_Action item_
Render every line of the listing below as a JSON array of strings, one string per line, skipping blank lines.

☆ ☆ ☆ ☆ ☆

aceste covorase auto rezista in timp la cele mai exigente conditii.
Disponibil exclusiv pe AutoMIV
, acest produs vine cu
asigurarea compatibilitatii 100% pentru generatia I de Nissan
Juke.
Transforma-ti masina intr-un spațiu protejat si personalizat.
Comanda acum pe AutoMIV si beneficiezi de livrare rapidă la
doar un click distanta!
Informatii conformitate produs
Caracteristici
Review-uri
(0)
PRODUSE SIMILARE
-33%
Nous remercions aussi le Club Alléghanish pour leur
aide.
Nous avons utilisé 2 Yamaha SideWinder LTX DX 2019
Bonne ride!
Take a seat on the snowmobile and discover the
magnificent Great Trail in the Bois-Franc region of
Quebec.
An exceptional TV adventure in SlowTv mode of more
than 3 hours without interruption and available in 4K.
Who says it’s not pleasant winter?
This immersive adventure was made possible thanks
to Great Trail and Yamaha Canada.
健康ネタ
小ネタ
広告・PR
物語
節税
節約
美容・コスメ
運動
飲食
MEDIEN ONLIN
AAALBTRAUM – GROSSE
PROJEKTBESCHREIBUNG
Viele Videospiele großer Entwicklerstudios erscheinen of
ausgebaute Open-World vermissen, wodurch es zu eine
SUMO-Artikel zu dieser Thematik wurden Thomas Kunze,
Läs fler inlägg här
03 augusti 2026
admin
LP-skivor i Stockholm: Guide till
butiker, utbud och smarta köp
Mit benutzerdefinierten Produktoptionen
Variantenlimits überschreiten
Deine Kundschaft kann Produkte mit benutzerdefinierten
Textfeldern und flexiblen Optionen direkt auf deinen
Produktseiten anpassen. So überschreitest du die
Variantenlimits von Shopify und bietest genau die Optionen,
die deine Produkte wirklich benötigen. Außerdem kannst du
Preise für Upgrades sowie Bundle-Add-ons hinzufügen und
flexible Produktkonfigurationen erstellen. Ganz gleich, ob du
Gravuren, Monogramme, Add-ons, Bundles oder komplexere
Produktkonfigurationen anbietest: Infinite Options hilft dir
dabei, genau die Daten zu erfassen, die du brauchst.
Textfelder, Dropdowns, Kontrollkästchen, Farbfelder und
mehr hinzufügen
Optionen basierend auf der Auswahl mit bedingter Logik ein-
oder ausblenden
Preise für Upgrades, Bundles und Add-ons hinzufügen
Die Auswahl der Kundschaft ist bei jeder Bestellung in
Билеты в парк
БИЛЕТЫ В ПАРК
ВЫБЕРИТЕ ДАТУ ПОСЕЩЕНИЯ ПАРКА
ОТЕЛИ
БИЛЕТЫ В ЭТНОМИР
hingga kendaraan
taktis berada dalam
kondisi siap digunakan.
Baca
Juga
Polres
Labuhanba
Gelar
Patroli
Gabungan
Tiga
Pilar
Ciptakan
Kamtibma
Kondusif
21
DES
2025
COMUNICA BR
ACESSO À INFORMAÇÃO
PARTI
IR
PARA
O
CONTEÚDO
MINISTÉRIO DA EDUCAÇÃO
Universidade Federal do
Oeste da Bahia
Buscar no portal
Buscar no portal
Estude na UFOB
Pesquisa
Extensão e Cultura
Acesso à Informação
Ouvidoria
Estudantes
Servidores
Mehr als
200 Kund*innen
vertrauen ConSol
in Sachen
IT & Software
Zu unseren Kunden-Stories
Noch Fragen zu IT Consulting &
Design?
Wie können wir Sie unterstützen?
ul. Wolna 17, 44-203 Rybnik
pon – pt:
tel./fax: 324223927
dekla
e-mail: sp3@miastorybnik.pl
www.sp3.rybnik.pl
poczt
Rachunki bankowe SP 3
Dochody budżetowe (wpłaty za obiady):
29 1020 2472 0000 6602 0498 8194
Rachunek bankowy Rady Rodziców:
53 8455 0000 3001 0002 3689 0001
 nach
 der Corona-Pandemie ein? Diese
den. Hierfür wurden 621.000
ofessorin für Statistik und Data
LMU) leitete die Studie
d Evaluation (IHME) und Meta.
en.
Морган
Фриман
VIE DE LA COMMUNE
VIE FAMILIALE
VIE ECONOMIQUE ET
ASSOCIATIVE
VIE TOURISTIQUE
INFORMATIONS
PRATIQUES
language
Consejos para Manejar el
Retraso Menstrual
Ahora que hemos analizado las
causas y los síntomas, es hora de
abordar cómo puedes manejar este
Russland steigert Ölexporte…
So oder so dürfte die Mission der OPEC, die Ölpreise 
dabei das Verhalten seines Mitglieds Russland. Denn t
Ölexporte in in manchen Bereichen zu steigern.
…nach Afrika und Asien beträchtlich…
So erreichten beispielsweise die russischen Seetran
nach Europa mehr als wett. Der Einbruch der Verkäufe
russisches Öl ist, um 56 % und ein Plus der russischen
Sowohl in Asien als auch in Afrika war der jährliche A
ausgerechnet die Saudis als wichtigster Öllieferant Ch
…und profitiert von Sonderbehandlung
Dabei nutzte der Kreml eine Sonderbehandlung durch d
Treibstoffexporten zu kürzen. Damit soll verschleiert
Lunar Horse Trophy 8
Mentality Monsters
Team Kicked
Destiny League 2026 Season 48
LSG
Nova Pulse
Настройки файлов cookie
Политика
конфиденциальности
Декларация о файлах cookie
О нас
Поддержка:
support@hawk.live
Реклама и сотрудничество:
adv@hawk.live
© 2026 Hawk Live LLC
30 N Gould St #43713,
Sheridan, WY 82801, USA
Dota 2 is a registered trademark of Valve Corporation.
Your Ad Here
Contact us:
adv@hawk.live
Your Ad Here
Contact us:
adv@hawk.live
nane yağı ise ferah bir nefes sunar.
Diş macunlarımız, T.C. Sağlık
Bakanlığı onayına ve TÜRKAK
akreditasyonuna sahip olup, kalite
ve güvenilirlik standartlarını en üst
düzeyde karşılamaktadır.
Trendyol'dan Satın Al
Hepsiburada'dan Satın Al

☆ ☆ ☆ ☆ ☆

_Solved exercise_
[
  "aceste covorase auto rezista in timp la cele mai exigente conditii.",
  "Disponibil exclusiv pe AutoMIV",
  ", acest produs vine cu",
  "asigurarea compatibilitatii 100% pentru generatia I de Nissan",
  "Juke.",
  "Transforma-ti masina intr-un spațiu protejat si personalizat.",
  "Comanda acum pe AutoMIV si beneficiezi de livrare rapidă la",
  "doar un click distanta!",
  "Informatii conformitate produs",
  "Caracteristici",
  "Review-uri",
  "(0)",
  "PRODUSE SIMILARE",
  "-33%",
  "Nous remercions aussi le Club Alléghanish pour leur",
  "aide.",
  "Nous avons utilisé 2 Yamaha SideWinder LTX DX 2019",
  "Bonne ride!",
  "Take a seat on the snowmobile and discover the",
  "magnificent Great Trail in the Bois-Franc region of",
  "Quebec.",
  "An exceptional TV adventure in SlowTv mode of more",
  "than 3 hours without interruption and available in 4K.",
  "Who says it’s not pleasant winter?",
  "This immersive adventure was made possible thanks",
  "to Great Trail and Yamaha Canada.",
  "健康ネタ",
  "小ネタ",
  "広告・PR",
  "物語",
  "節税",
  "節約",
  "美容・コスメ",
  "運動",
  "飲食",
  "MEDIEN ONLIN",
  "AAALBTRAUM – GROSSE",
  "PROJEKTBESCHREIBUNG",
  "Viele Videospiele großer Entwicklerstudios erscheinen of",
  "ausgebaute Open-World vermissen, wodurch es zu eine",
  "SUMO-Artikel zu dieser Thematik wurden Thomas Kunze,",
  "Läs fler inlägg här",
  "03 augusti 2026",
  "admin",
  "LP-skivor i Stockholm: Guide till",
  "butiker, utbud och smarta köp",
  "Mit benutzerdefinierten Produktoptionen",
  "Variantenlimits überschreiten",
  "Deine Kundschaft kann Produkte mit benutzerdefinierten",
  "Textfeldern und flexiblen Optionen direkt auf deinen",
  "Produktseiten anpassen. So überschreitest du die",
  "Variantenlimits von Shopify und bietest genau die Optionen,",
  "die deine Produkte wirklich benötigen. Außerdem kannst du",
  "Preise für Upgrades sowie Bundle-Add-ons hinzufügen und",
  "flexible Produktkonfigurationen erstellen. Ganz gleich, ob du",
  "Gravuren, Monogramme, Add-ons, Bundles oder komplexere",
  "Produktkonfigurationen anbietest: Infinite Options hilft dir",
  "dabei, genau die Daten zu erfassen, die du brauchst.",
  "Textfelder, Dropdowns, Kontrollkästchen, Farbfelder und",
  "mehr hinzufügen",
  "Optionen basierend auf der Auswahl mit bedingter Logik ein-",
  "oder ausblenden",
  "Preise für Upgrades, Bundles und Add-ons hinzufügen",
  "Die Auswahl der Kundschaft ist bei jeder Bestellung in",
  "Билеты в парк",
  "БИЛЕТЫ В ПАРК",
  "ВЫБЕРИТЕ ДАТУ ПОСЕЩЕНИЯ ПАРКА",
  "ОТЕЛИ",
  "БИЛЕТЫ В ЭТНОМИР",
  "hingga kendaraan",
  "taktis berada dalam",
  "kondisi siap digunakan.",
  "Baca",
  "Juga",
  "Polres",
  "Labuhanba",
  "Gelar",
  "Patroli",
  "Gabungan",
  "Tiga",
  "Pilar",
  "Ciptakan",
  "Kamtibma",
  "Kondusif",
  "21",
  "DES",
  "2025",
  "COMUNICA BR",
  "ACESSO À INFORMAÇÃO",
  "PARTI",
  "IR",
  "PARA",
  "O",
  "CONTEÚDO",
  "MINISTÉRIO DA EDUCAÇÃO",
  "Universidade Federal do",
  "Oeste da Bahia",
  "Buscar no portal",
  "Buscar no portal",
  "Estude na UFOB",
  "Pesquisa",
  "Extensão e Cultura",
  "Acesso à Informação",
  "Ouvidoria",
  "Estudantes",
  "Servidores",
  "Mehr als",
  "200 Kund*innen",
  "vertrauen ConSol",
  "in Sachen",
  "IT & Software",
  "Zu unseren Kunden-Stories",
  "Noch Fragen zu IT Consulting &",
  "Design?",
  "Wie können wir Sie unterstützen?",
  "ul. Wolna 17, 44-203 Rybnik",
  "pon – pt:",
  "tel./fax: 324223927",
  "dekla",
  "e-mail: sp3@miastorybnik.pl",
  "www.sp3.rybnik.pl",
  "poczt",
  "Rachunki bankowe SP 3",
  "Dochody budżetowe (wpłaty za obiady):",
  "29 1020 2472 0000 6602 0498 8194",
  "Rachunek bankowy Rady Rodziców:",
  "53 8455 0000 3001 0002 3689 0001",
  " nach",
  " der Corona-Pandemie ein? Diese",
  "den. Hierfür wurden 621.000",
  "ofessorin für Statistik und Data",
  "LMU) leitete die Studie",
  "d Evaluation (IHME) und Meta.",
  "en.",
  "Морган",
  "Фриман",
  "VIE DE LA COMMUNE",
  "VIE FAMILIALE",
  "VIE ECONOMIQUE ET",
  "ASSOCIATIVE",
  "VIE TOURISTIQUE",
  "INFORMATIONS",
  "PRATIQUES",
  "language",
  "Consejos para Manejar el",
  "Retraso Menstrual",
  "Ahora que hemos analizado las",
  "causas y los síntomas, es hora de",
  "abordar cómo puedes manejar este",
  "Russland steigert Ölexporte…",
  "So oder so dürfte die Mission der OPEC, die Ölpreise ",
  "dabei das Verhalten seines Mitglieds Russland. Denn t",
  "Ölexporte in in manchen Bereichen zu steigern.",
  "…nach Afrika und Asien beträchtlich…",
  "So erreichten beispielsweise die russischen Seetran",
  "nach Europa mehr als wett. Der Einbruch der Verkäufe",
  "russisches Öl ist, um 56 % und ein Plus der russischen",
  "Sowohl in Asien als auch in Afrika war der jährliche A",
  "ausgerechnet die Saudis als wichtigster Öllieferant Ch",
  "…und profitiert von Sonderbehandlung",
  "Dabei nutzte der Kreml eine Sonderbehandlung durch d",
  "Treibstoffexporten zu kürzen. Damit soll verschleiert",
  "Lunar Horse Trophy 8",
  "Mentality Monsters",
  "Team Kicked",
  "Destiny League 2026 Season 48",
  "LSG",
  "Nova Pulse",
  "Настройки файлов cookie",
  "Политика",
  "конфиденциальности",
  "Декларация о файлах cookie",
  "О нас",
  "Поддержка:",
  "support@hawk.live",
  "Реклама и сотрудничество:",
  "adv@hawk.live",
  "© 2026 Hawk Live LLC",
  "30 N Gould St #43713,",
  "Sheridan, WY 82801, USA",
  "Dota 2 is a registered trademark of Valve Corporation.",
  "Your Ad Here",
  "Contact us:",
  "adv@hawk.live",
  "Your Ad Here",
  "Contact us:",
  "adv@hawk.live",
  "nane yağı ise ferah bir nefes sunar.",
  "Diş macunlarımız, T.C. Sağlık",
  "Bakanlığı onayına ve TÜRKAK",
  "akreditasyonuna sahip olup, kalite",
  "ve güvenilirlik standartlarını en üst",
  "düzeyde karşılamaktadır.",
  "Trendyol'dan Satın Al",
  "Hepsiburada'dan Satın Al"
]